Single by hide

from the album Psyence
- Released: December 18, 1996
- Genre: Alternative rock; ska;
- Label: MCA Victor
- Songwriter: hide

Hide singles chronology
| "Beauty & Stupid" (1996) | "Hi-Ho" / "Good Bye" (1996) | "Rocket Dive" (1998) |

= Hi-Ho/Good Bye =

"Hi-Ho"/"Good Bye" is the seventh and only double A-side single by Japanese musician hide, released on December 18, 1996. It reached number 8 on the Oricon chart.

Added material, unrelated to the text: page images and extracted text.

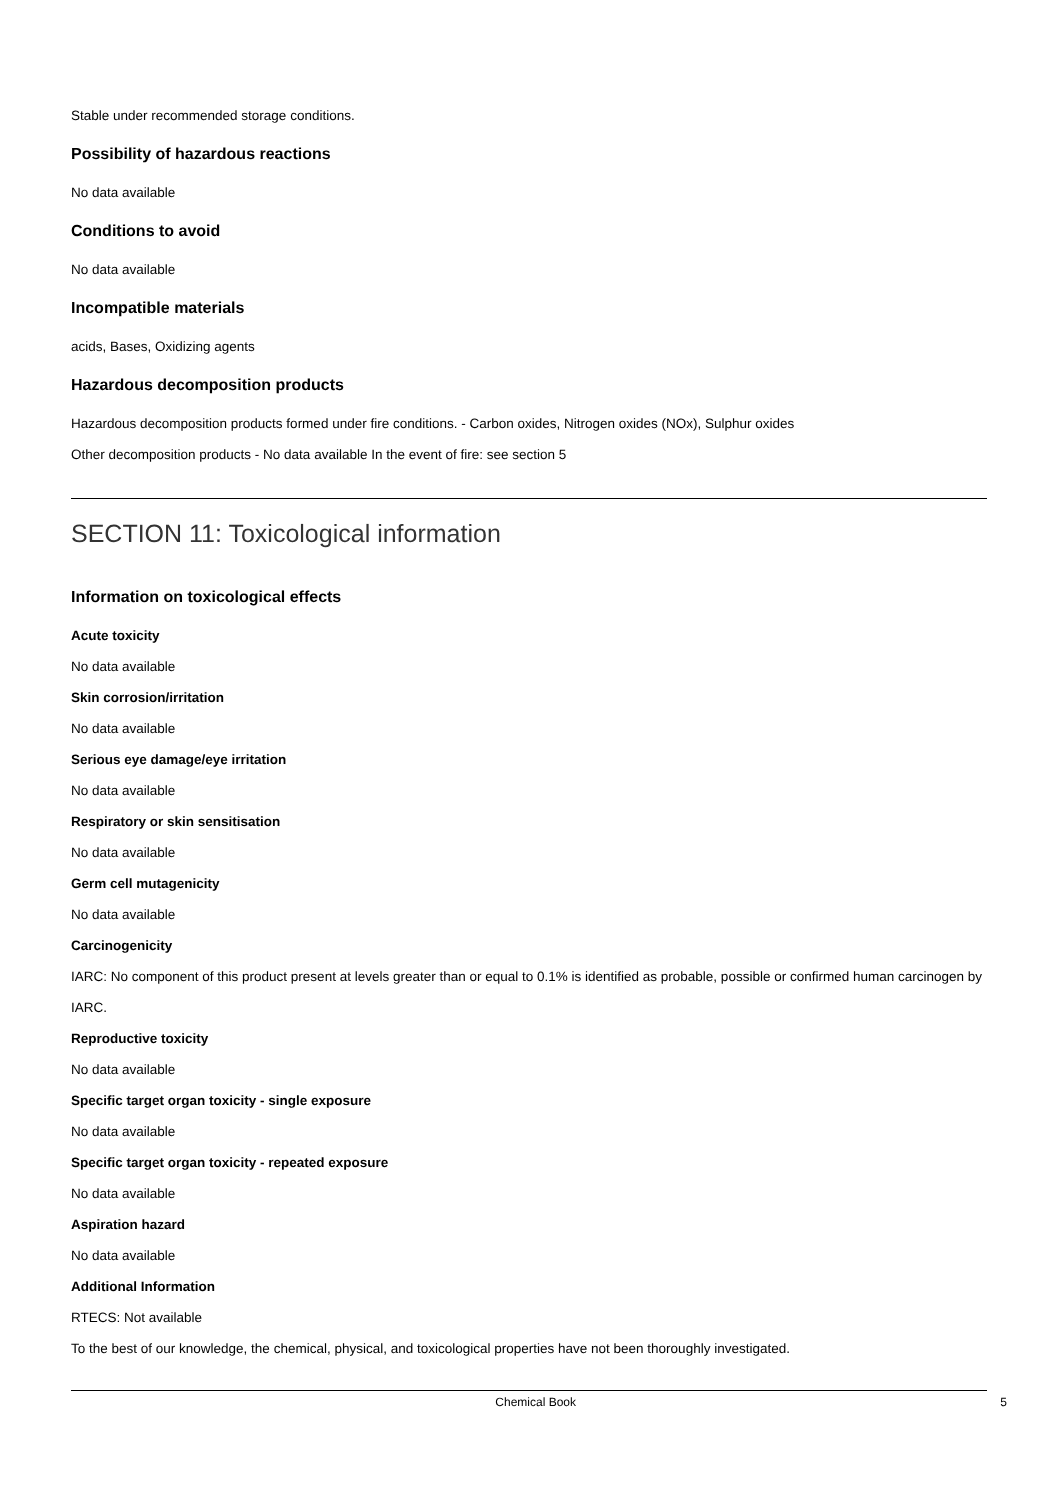Stable under recommended storage conditions.
Possibility of hazardous reactions
No data available
Conditions to avoid
No data available
Incompatible materials
acids, Bases, Oxidizing agents
Hazardous decomposition products
Hazardous decomposition products formed under fire conditions. - Carbon oxides, Nitrogen oxides (NOx), Sulphur oxides
Other decomposition products - No data available In the event of fire: see section 5
SECTION 11: Toxicological information
Information on toxicological effects
Acute toxicity
No data available
Skin corrosion/irritation
No data available
Serious eye damage/eye irritation
No data available
Respiratory or skin sensitisation
No data available
Germ cell mutagenicity
No data available
Carcinogenicity
IARC: No component of this product present at levels greater than or equal to 0.1% is identified as probable, possible or confirmed human carcinogen by IARC.
Reproductive toxicity
No data available
Specific target organ toxicity - single exposure
No data available
Specific target organ toxicity - repeated exposure
No data available
Aspiration hazard
No data available
Additional Information
RTECS: Not available
To the best of our knowledge, the chemical, physical, and toxicological properties have not been thoroughly investigated.
Chemical Book 5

The music for "Beauty & Stupid Tokyo Ska Version" is performed by Tokyo Ska Paradise Orchestra. Track 3 is a live version of "Pose" recorded at Yoyogi National Gymnasium on October 20, 1996, the entire concert was released as the live album Psyence a Go Go in 2008. On August 4, 2010, the single was re-released as part of the second releases in "The Devolution Project", which was a release of hide's original eleven singles on picture disc vinyl.

==Track listing==
All songs written by hide.

| No. | Title | Length |
|---|---|---|
| 1. | "Hi-Ho" | 5:46 |
| 2. | "Beauty & Stupid Tokyo Ska Version" | 4:04 |
| 3. | "Pose (Live at Yoyogi on Oct.20.1996)" | 5:00 |
| 4. | "Good Bye" | 3:59 |

==Personnel==
- hide – vocals, guitar, bass, arranger, producer
- Satoshi "Joe" Miyawaki (ZIGGY) – drums on "Hi-Ho"
- Eiki "Yana" Yanagita (ZEPPET STORE) – drums on "Good Bye"
Personnel per Psyence liner notes.

==Cover versions==
Yoshiki, hide's former X Japan bandmate, covered "Good Bye" on the 1999 hide tribute album Tribute Spirits. Jamosa covered it for Tribute VI -Female Spirits-, while Zeppet Store recorded a version for Tribute VII -Rock Spirits-. Both albums were released on December 18, 2013. "Good Bye" was covered by Cocco for the June 6, 2018 Tribute Impulse album.